A crescente crise na mobilidade urbana brasileira
Enviada em 26/10/2019
Na obra “Utopia”, do escritor inglês Thomas Hobbes, é retratada uma sociedade perfeita, na qual o corpo social padroniza-se pela ausência de conflitos e problemas. Conquanto, o que se observa na realidade contemporânea é o oposto do que o autor prega, uma vez que a mobilidade urbana brasileira está em uma crescente crise. Logo, esse cenário antagônico é fruto do crescimento espontâneo das cidades e perpetuado pela falta de investimentos nesse setor. Diante disso, torna-se fundamental a discussão desses aspectos, com intuito do pleno funcionamento da sociedade.
Precipuamente, é imperativo ressaltar que a falta de planejamento das cidades é o promotor do problema. A partir desse pressuposto, observa-se que nas urbes que nasceram e cresceram desprovidas de planeamento existe uma carência de espaço para a construção de ciclovias, como exemplo tem-se o município de São Paulo (SP). No entanto, com alguns estudos e aplicações, é possível contornar a situação e acabar com a perpetuação desse quadro deletério decorrente do crescimento natural das aglomerações urbanas.

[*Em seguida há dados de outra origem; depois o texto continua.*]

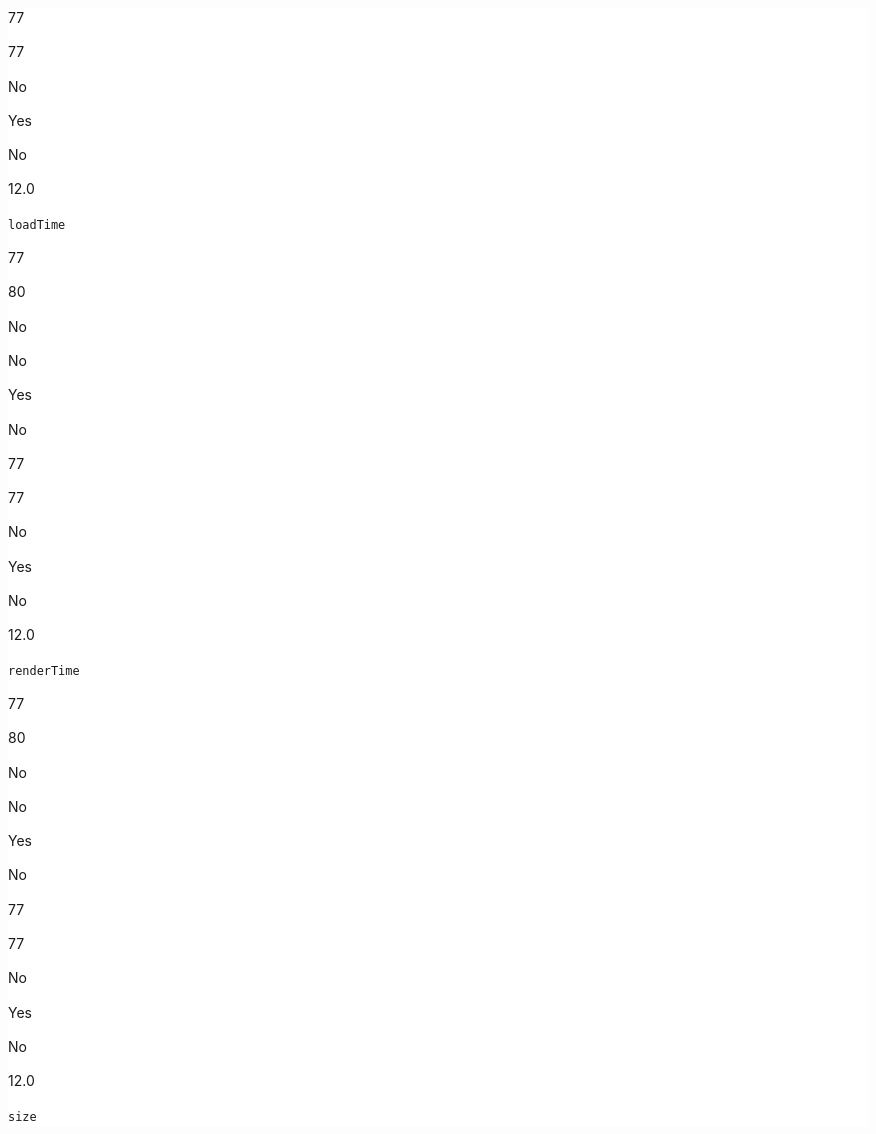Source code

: 77

77

No

Yes

No

12.0

`loadTime`

77

80

No

No

Yes

No

77

77

No

Yes

No

12.0

`renderTime`

77

80

No

No

Yes

No

77

77

No

Yes

No

12.0

`size`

Outrossim, é fulcral pontuar que a dificuldade para locomover-se pelo interior das urbes deriva da baixa atuação dos setores governamentais, no que concerne à criação de mecanismos que coíbam tais recorrências. Acerca dessa lógica, segundo o pensador Thomas Hobbes, o Estado é responsável por garantir o bem-estar da população, contudo, isso não ocorre no Brasil. Sob essa ótica, devida a falta de acometimento de capital para a construção de ciclovias, locomover-se nas cidades está mais difícil e impacta o meio ambiente. De acordo com o Instituto de Energia e Meio Ambiente, 72,6% da emissão dos gases causadores do efeito estufa em São Paulo são causados pelos automóveis. Portanto, a introdução de ciclovias nas cidades diminuiria a emissão desses gases e melhoraria o trânsito. Desse modo, faz-se mister a reformulação dessa postura estatal de forma urgente.
Destarte, a fim de mitigar a crise na mobilidade urbana, ocasionada pela falta de investimentos, necessita-se que o Tribunal de Contas da União direcione capital que, por intermédio das prefeituras, será revertido na instauração de ciclofaixas, por meio da construção ao lado das autoestradas. Ademais, por causa do crescimento desordenado das cidades, em algumas localidades, uma faixa por onde passam os carros será substituída por uma ciclovia. Após a construção, deve ocorrer um incentivo para as pessoas utilizarem as bicicletas. Assim, o meio ambiente não será impactado, a mobilidade urbana se tornará mais fácil e a coletividade alcançará a Utopia de More.